§ **Conjunto de tarefas**:
**A.** Segundo o texto sobre a Semana de Arte Moderna, em quais dias de fevereiro as obras ocuparam o Theatro Municipal?
**B.** Dê continuidade ao texto sobre a Semana de Arte Moderna a partir da última frase apresentada.

§ **Texto para leitura**:
▬▬▬

Pouco antes, também no Rio de Janeiro, foi fundado o Partido Comunista do Brasil, primeiro acontecimento importante no país pós-Revolução Russa e greve geral. Foi o ano da criação do Centro Dom Vital, associação católica e conservadora que tornou-se uma das mais influentes agremiações culturais brasileiras do século XX.

Cem anos depois, por que a Semana de Arte Moderna se sobressai nesse caldeirão?

A construção do mito de 1922

A narrativa hegemônica sobre o evento e o movimento artístico-intelectual que se desenvolveu posteriormente gira em torno da ideia de ruptura com o passado, de renovação e de enterrar o tradicionalismo das artes brasileiras. Só que a produção artística era ainda bastante acanhada.

Os grandes nomes que participaram da Semana ainda estavam por fazer seus melhores trabalhos e a maioria das obras que povoaram o Theatro Municipal nos dias 13, 15 e 17 de fevereiro daquele ano são hoje esquecidas.

Os realizadores do festival eram pessoas muito jovens fazendo o que fazem de melhor: um estardalhaço. As apresentações musicais e os poemas modernistas eram declamados entre vaias e gritos da plateia. Quando Oswald de Andrade leu trechos de “Os condenados”, o público ainda soltou gargalhadas, proferiu impropérios e arremessou tomates e batatas no palco. (A rejeição foi tão caricata que há boatos de que o próprio artista pagou para que estudantes da faculdade de direito da Universidade de São Paulo fizessem a performance, simplesmente pela polêmica.)

▬▬▬

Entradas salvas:

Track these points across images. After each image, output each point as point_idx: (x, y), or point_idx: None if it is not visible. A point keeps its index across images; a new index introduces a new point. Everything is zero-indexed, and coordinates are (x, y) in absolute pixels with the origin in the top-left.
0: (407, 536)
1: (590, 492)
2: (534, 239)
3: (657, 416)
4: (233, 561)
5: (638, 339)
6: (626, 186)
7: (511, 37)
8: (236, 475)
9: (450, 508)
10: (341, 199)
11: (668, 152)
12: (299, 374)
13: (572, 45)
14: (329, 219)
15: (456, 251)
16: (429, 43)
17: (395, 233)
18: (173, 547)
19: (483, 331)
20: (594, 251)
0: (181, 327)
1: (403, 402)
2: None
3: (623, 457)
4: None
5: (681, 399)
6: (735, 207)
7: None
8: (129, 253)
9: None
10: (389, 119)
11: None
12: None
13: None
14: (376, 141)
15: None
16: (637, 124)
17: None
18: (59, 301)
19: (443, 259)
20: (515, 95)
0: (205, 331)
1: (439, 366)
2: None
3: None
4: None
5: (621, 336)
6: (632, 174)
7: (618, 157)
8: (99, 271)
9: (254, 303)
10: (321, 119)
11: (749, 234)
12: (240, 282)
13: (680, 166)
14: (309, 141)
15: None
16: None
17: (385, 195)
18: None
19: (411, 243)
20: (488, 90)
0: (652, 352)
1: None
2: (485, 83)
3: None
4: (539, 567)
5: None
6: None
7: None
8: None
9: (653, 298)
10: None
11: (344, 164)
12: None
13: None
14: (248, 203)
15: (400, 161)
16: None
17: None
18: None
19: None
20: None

▬▬▬

§ **Respostas do exercício**:
**A.** Nos dias 13, 15 e 17 de fevereiro.

**B.**
Quando o evento chegou ao fim, o carioca Jornal do Comércio, na edição do dia 18 de fevereiro de 1922, publicou: “É pena! Como divertimento, foi insuperável”. Enquanto isso, o cronista Joaquim Feijó escreveu no jornal paulista A Gazeta que “a semana de arte moderna foi um assunto magnífico para desopilantes piadas (…) O segundo espetáculo degenerou em função de circo.”

O evento teve maior repercussão – especialmente em sua sede, São Paulo, e um pouco no Rio de Janeiro –, entre um circuito de artistas intelectuais do que na imprensa. Os jornais descreveram uma caricatura burlesca de movimento artístico.

À época, a Semana não teve tanta importância. Na verdade, a Semana não teve importância durante muito tempo. Ainda em 1948, Graciliano Ramos, um dos maiores nomes da literatura brasileira, demonstrou sua desaprovação em entrevista publicada na Revista do Globo: “Sempre achei aquilo uma tapeação desonesta. Salvo raríssimas exceções, os modernistas brasileiros eram uns cabotinos [vaidosos, prepotentes]”.

Na década de 1940, quando ocorreu a palestra de balanço do líder modernista Mário de Andrade, apenas 20 anos depois do festival, o consenso é que a Semana de Arte Moderna “parecia pronta para ser enterrada”, nas palavras de Francisco Alambert, crítico da arte e professor do Departamento de História da USP.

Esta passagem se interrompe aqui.